Start of Document segment
The country's immunization drive has been given a shot in the arm to protect people against 15 infectious diseases for free, a document from the Ministry of Health said yesterday.
The plan will see China holding the world's most extensive immunization drive, with 14 vaccines covering the 15 diseases, ministry spokesman Mao Qun'an said at a press conference yesterday.
Eight vaccines have been added to prevent diseases such as hepatitis A and epidemic cerebrospinal meningitis, Mao said.
Among the new vaccines are four specially formulated for children, the ministry said. The rest are targeted at special groups of people deemed particularly susceptible to certain epidemics.
Premier Wen Jiabao first announced the ongoing nationwide immunity drive at the Fifth Session of the Tenth National People's Congress in March last year.
Before that, six vaccines were included in a plan that immunized people against tuberculosis, measles, polio, whooping cough and hepatitis B.
"Immunization provides protection not only to the immunized, but, in the case of many diseases, also the people with whom the immunized person comes in contact with," Mao said.
End of Document segment
### Task list
1. Condense the paragraph of the immunization article that begins "Among the new vaccines" into a two-item list.
2. Extend the immunization article above by writing what comes after its last paragraph.
Start of Provided information
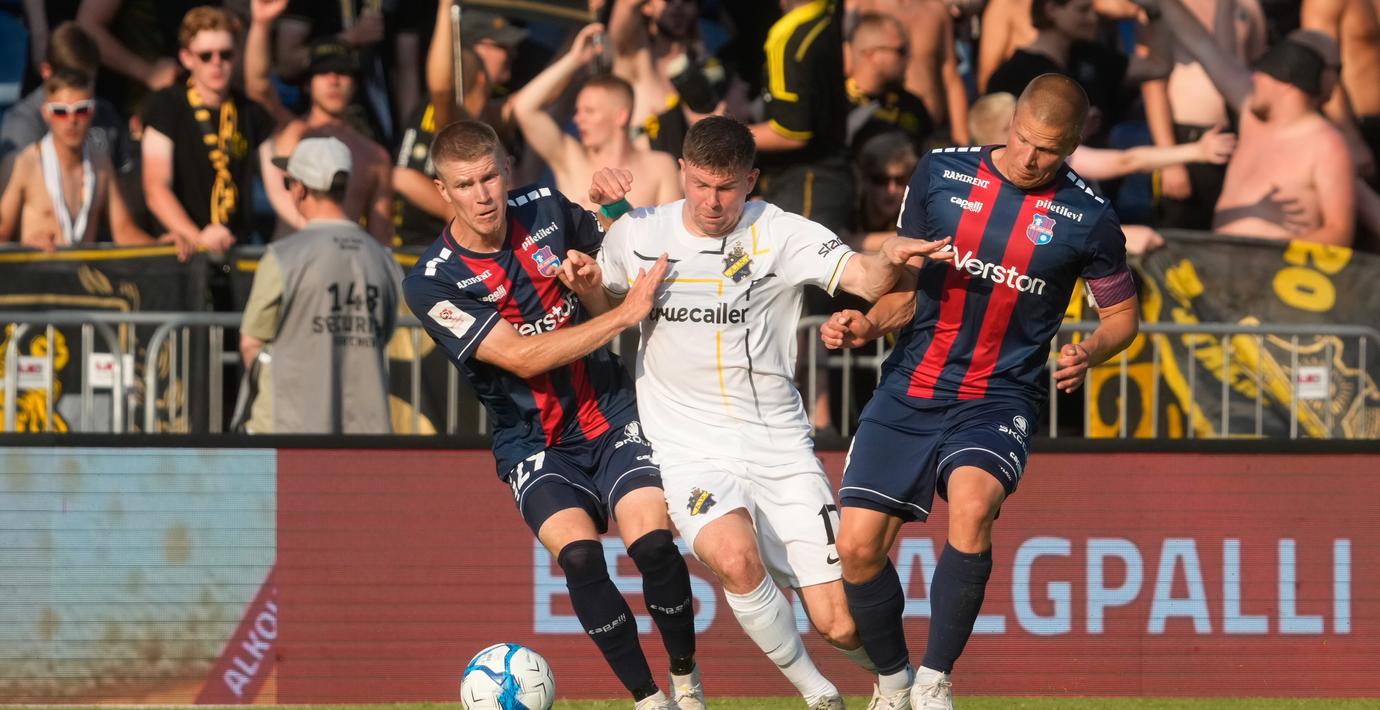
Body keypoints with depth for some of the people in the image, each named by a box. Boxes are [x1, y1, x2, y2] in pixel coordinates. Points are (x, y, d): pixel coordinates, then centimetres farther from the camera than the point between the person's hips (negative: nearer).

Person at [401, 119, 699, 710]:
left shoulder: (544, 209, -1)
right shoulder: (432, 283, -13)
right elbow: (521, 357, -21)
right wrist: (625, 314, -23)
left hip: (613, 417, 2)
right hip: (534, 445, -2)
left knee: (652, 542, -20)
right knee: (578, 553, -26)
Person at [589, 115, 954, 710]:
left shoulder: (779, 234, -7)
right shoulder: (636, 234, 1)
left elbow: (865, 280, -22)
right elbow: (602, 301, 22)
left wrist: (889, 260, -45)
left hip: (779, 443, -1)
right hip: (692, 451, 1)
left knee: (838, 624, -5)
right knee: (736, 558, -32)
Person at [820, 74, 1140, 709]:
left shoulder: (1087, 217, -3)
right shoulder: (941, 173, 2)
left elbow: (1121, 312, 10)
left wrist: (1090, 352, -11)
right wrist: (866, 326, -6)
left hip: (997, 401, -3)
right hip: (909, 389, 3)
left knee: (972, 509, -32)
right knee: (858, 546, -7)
End of Provided information
Start of Provided information
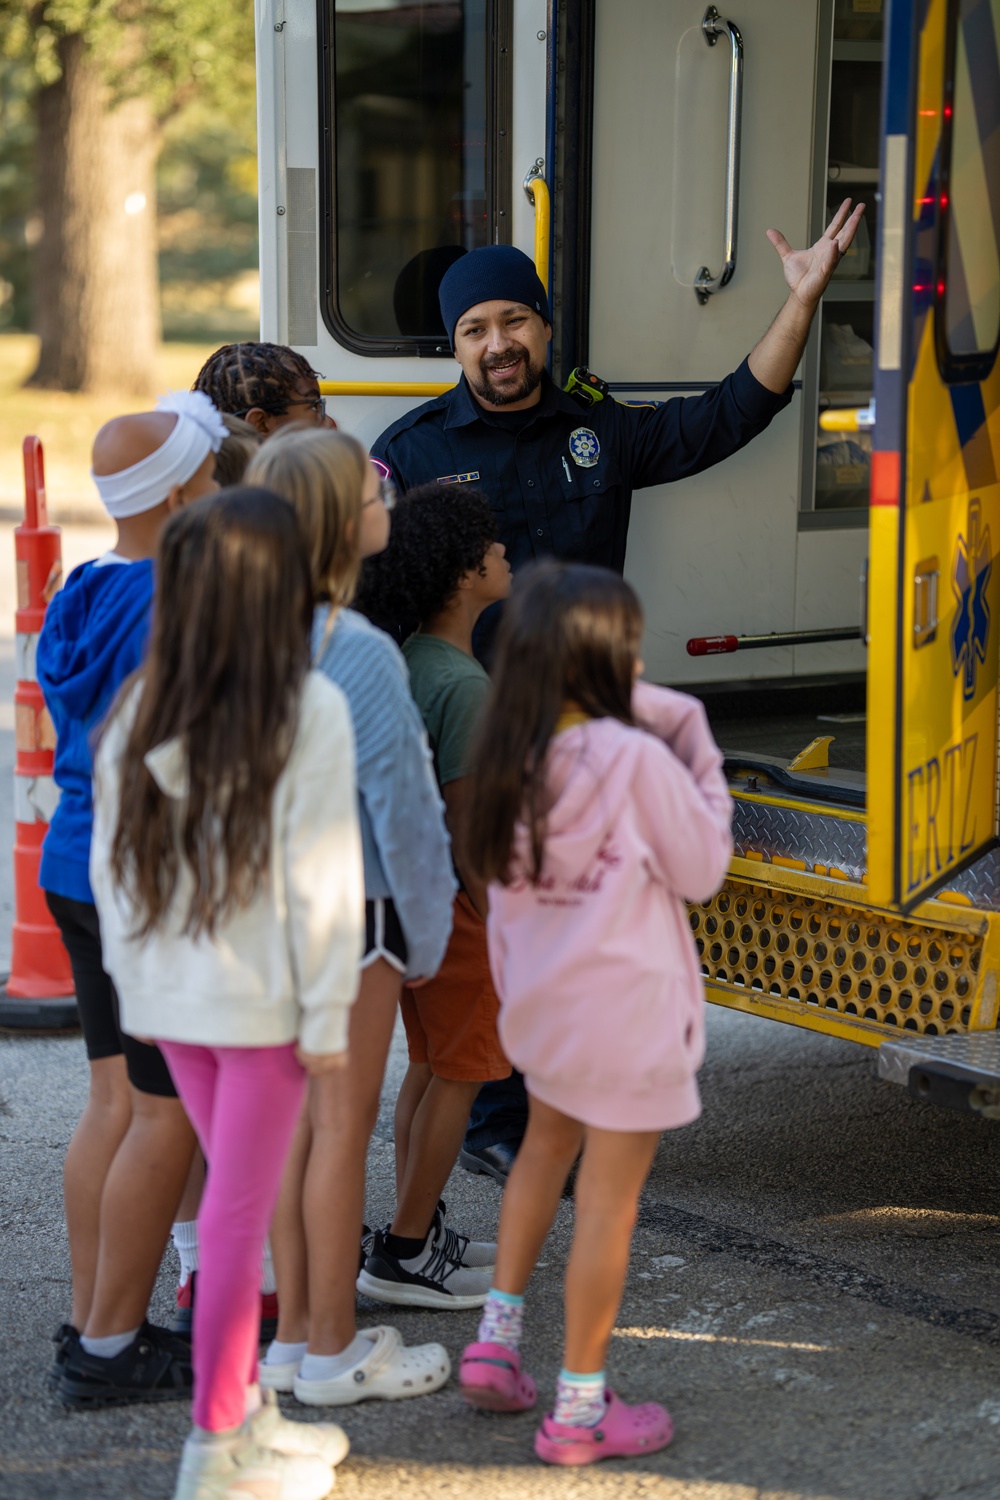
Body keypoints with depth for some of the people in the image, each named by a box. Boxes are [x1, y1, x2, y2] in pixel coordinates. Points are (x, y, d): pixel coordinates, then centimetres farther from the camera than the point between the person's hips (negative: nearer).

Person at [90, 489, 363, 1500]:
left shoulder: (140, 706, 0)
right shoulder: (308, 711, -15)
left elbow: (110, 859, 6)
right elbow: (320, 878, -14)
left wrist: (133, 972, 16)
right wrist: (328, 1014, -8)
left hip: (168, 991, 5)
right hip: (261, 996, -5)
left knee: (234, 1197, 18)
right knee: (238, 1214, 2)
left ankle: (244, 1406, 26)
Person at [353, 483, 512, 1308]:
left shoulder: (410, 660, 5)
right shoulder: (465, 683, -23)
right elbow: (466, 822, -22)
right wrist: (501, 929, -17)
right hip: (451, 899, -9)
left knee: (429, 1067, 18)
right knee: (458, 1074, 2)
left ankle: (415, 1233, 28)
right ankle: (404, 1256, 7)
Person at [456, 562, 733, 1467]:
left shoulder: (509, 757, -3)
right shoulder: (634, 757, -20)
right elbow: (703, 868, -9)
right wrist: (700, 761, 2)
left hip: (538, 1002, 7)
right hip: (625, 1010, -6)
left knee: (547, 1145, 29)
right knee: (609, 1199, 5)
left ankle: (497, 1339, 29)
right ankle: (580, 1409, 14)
End of Provided information
### Answers in order
1.
- Four of the new vaccines are specially formulated for children.
- The rest are targeted at special groups of people deemed particularly susceptible to certain epidemics.

2.
In two years', more than 90 percent of children will be vaccinated against most of the infectious diseases, the ministry.
Mao also said some adverse effects are inevitable for a small group of people because of their constitutions.
The government will compensate victims in such situations after the requisite verification, Mao said.
In response to public outcry over a umbilical cord blood bank in Shanghai profiteering from supplies meant for private use, Mao said an expert team had already been deployed to investigate the problem.
The Shanghai cord blood bank opened in 2006 in a bid to store donated cord blood and help match supplies to patients at no charge.